→ DATA FOR THE TASK:
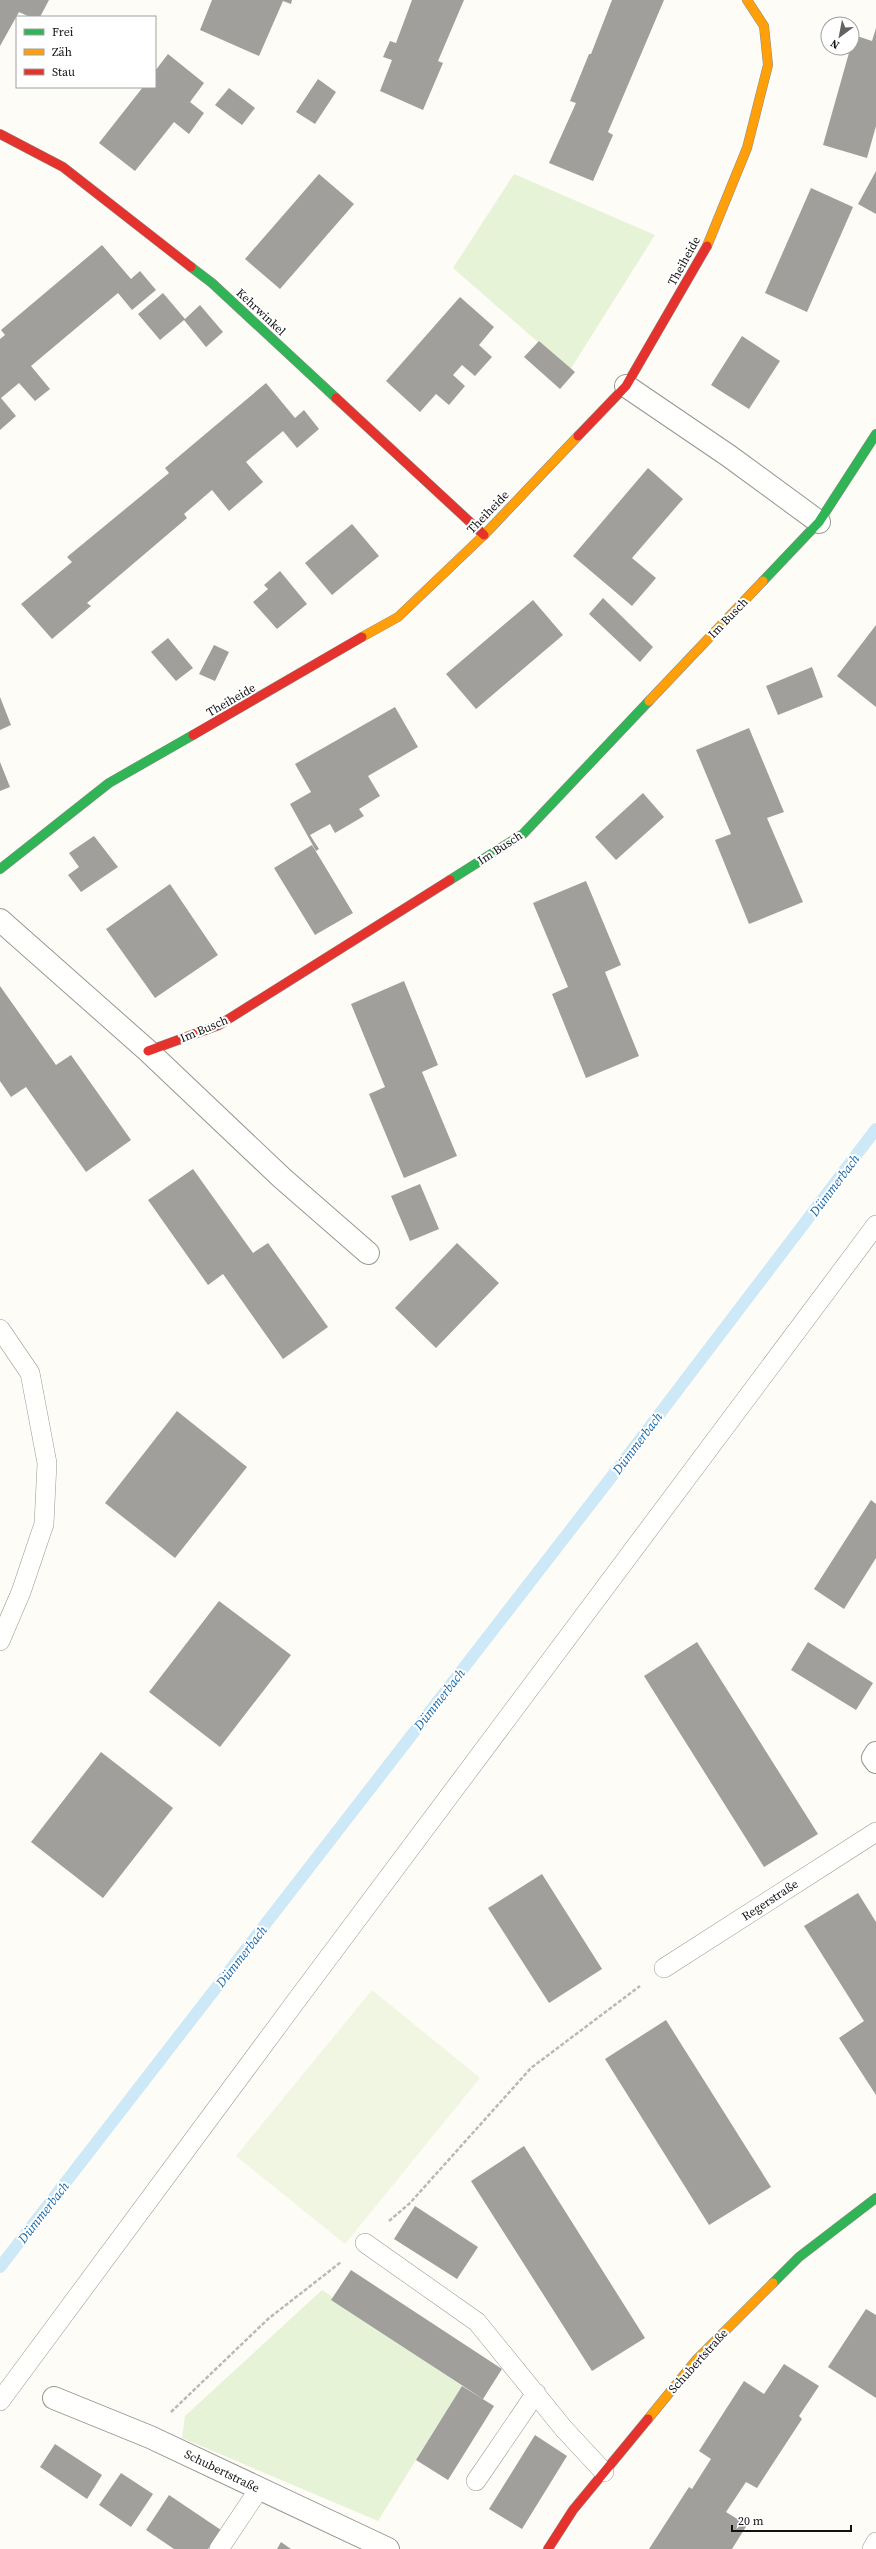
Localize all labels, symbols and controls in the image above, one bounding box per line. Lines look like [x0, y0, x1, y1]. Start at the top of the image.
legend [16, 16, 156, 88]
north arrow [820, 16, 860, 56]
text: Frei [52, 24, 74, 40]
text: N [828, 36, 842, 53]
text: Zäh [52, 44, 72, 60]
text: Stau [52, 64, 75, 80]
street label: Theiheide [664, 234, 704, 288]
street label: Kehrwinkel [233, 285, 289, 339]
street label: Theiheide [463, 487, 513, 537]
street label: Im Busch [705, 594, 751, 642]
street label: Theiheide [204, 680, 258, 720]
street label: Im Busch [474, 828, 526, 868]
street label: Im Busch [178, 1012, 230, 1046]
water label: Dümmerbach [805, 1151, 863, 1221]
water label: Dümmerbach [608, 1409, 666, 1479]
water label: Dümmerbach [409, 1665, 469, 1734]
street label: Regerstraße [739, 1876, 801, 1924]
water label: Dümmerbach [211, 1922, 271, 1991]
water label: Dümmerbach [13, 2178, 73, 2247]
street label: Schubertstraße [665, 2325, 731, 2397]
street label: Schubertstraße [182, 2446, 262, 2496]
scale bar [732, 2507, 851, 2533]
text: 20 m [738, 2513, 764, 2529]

→ EXERCISE BRIEF: Every record must be transcribed faithfully, with no picture carried over.

→ REPLY TO THE EXERCISE:
Localize all labels, symbols and controls in the image above, one bounding box per line. Lines look like [x0, y0, x1, y1]. Start at the top of the image.
legend [16, 16, 156, 88]
north arrow [820, 16, 860, 56]
text: Frei [52, 24, 74, 40]
text: N [828, 36, 842, 53]
text: Zäh [52, 44, 72, 60]
text: Stau [52, 64, 75, 80]
street label: Theiheide [664, 234, 704, 288]
street label: Kehrwinkel [233, 285, 289, 339]
street label: Theiheide [463, 487, 513, 537]
street label: Im Busch [705, 594, 751, 642]
street label: Theiheide [204, 680, 258, 720]
street label: Im Busch [474, 828, 526, 868]
street label: Im Busch [178, 1012, 230, 1046]
water label: Dümmerbach [805, 1151, 863, 1221]
water label: Dümmerbach [608, 1409, 666, 1479]
water label: Dümmerbach [409, 1665, 469, 1734]
street label: Regerstraße [739, 1876, 801, 1924]
water label: Dümmerbach [211, 1922, 271, 1991]
water label: Dümmerbach [13, 2178, 73, 2247]
street label: Schubertstraße [665, 2325, 731, 2397]
street label: Schubertstraße [182, 2446, 262, 2496]
scale bar [732, 2507, 851, 2533]
text: 20 m [738, 2513, 764, 2529]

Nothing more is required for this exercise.